=== Excerpt provided ===
Glossary - Design Terms

Acrobat:
Acrobat is part of a set of applications developed by Adobe to create and view PDF files. Acrobat is used to create the PDF files and Acrobat Reader is used to read the PDF files.
alignment:
How the text appears in a printed piece. Common types of alignment are rag right (an even margin on the left only) or rag left (an even margin on the right only, justified (even margins on both sides) and centered.
artwork:
A general term used to describe photographs, drawings, paintings hand lettering and the like prepared to use in printed matter.
author's alterations (AA's):
Customer corrections and/or changes made in type at the proof stages; these are not due to the printer's error and are therefore chargeable to the customer. All corrections should be marked in red ink. AA's are expensive and should be kept to a minimum.
bitmap image:
A graphic image stored as a specific arrangement of screen dots, or pixels. Web graphics are bitmap images. A graphic which is defined by specifying the colors of dots or pixels which make up the picture. Also known as raster graphics. Common types of bitmap graphics are GIF, JPEG, Photoshop, TIFF, MacIntosh Paint, and Microsoft Paint, etc.
bleed:
When the printed image extends beyond the trim edge of a sheet of paper.
clip art:
Illustrations and other graphics that are purchased in a reproducible form. The print shop has a substantial collection of clip art for your use.
compression:
A technique to make a file or a data stream smaller for faster transmission or to take up less disk storage space.
dpi:
Stands for dots per inch. DPI specifies the resolution of an output device such as printers and image setters or monitors
Duotone:
The application of two colors of ink to provide richer tones than a single color image can provide.
EPS:
Encapsulated Post Script is a standard format for saving object-oriented graphics. Some common packages that support EPS files are Illustrator, Freehand, and CorelDraw. EPS is the preferred format for printing output. If you are submitting digital files to Printing Services, all EPS files must be submitted on your digital file in a folder named "graphics".
export:
To save a file in a different format (that of another program). For example, many Adobe Photoshop files are exported to become GIF or JPEG files.
flush:
Even with, usually refers to typeset copy.
font:
A font is a complete set of characters in a particular size and style of type. This includes the letter set, the number set, and all of the special character and diacritical marks. If you are providing digital files to Printing Services, all fonts must be submitted on your digital file in a folder named "fonts"
four color process:
The four basic colors of ink (yellow, magenta, cyan, and black) which reproduce full-color photographs or art.
FTP:
Stands for File Transfer Protocol. FTP allows you to copy or send files from one computer to another via the internet.
GIF:
Graphics Interchange Format. Compressed bit-mapped or raster graphics, limited to 256 colors. Current popular use is for web pages.
===
Summarize the design terms glossary above in two sentences.
=== Data provided ===
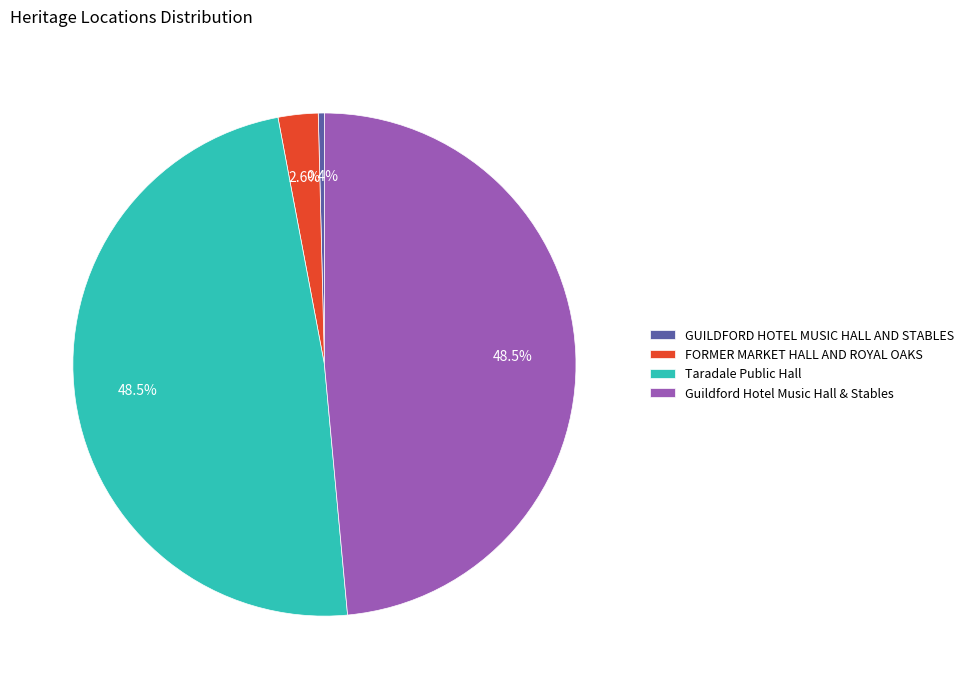

The GUILDFORD HOTEL MUSIC HALL AND STABLES slice represents 0% of the pie. True or false?

True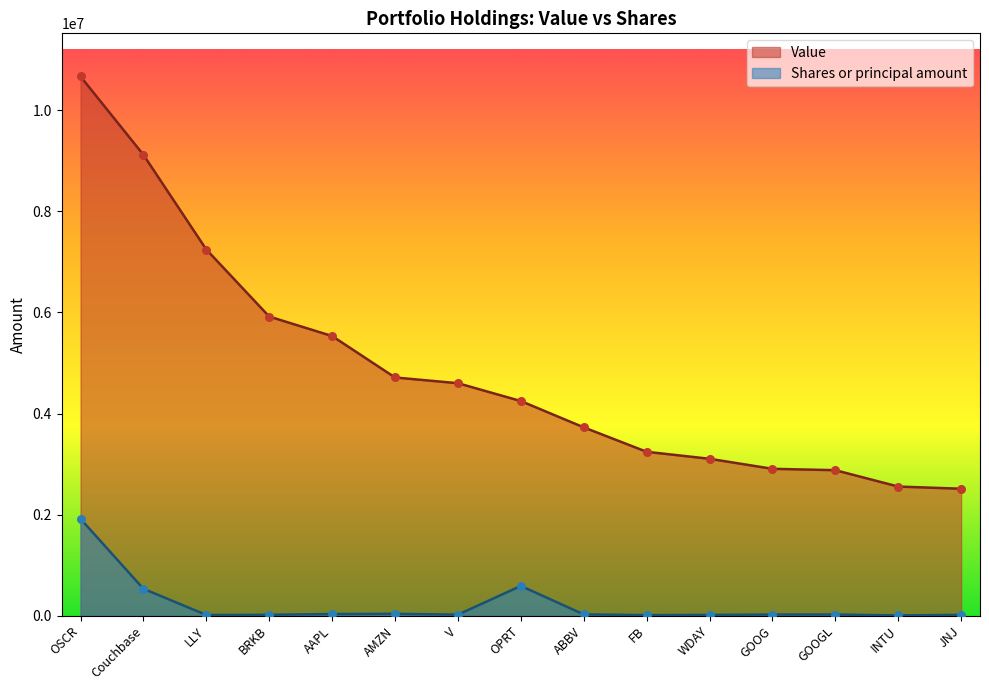

Which series has the widest spread of Y values?

Value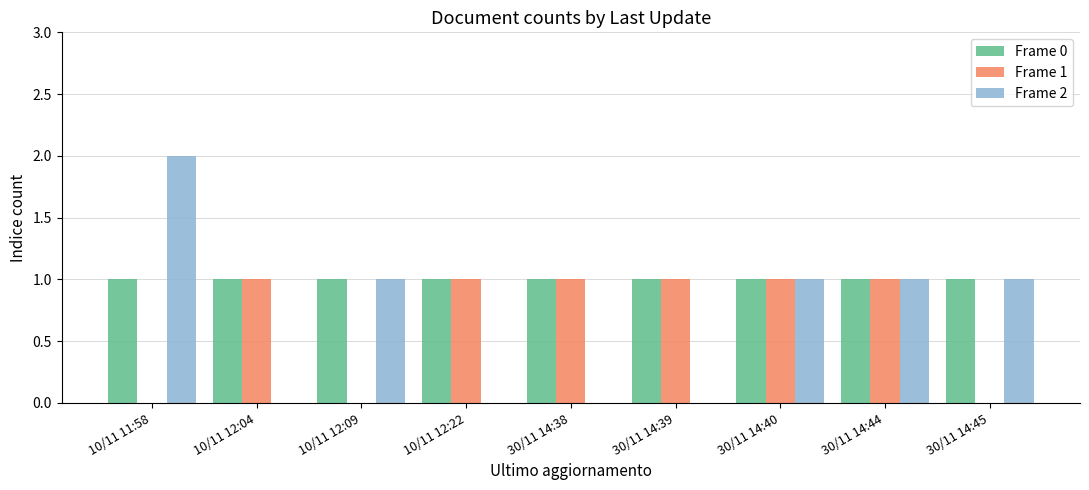

Is the value of Frame 1 at 30/11 14:38 greater than the value of Frame 2 at 10/11 12:04?

Yes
===
> **Task answer**
The glossary defines design terms such as alignment, bleed, dpi, duotone, and four color process, along with file formats like bitmap images, EPS, and GIF. It also notes that author's alterations are chargeable to the customer, and that digital files submitted to Printing Services must put EPS files in a folder named "graphics" and fonts in a folder named "fonts".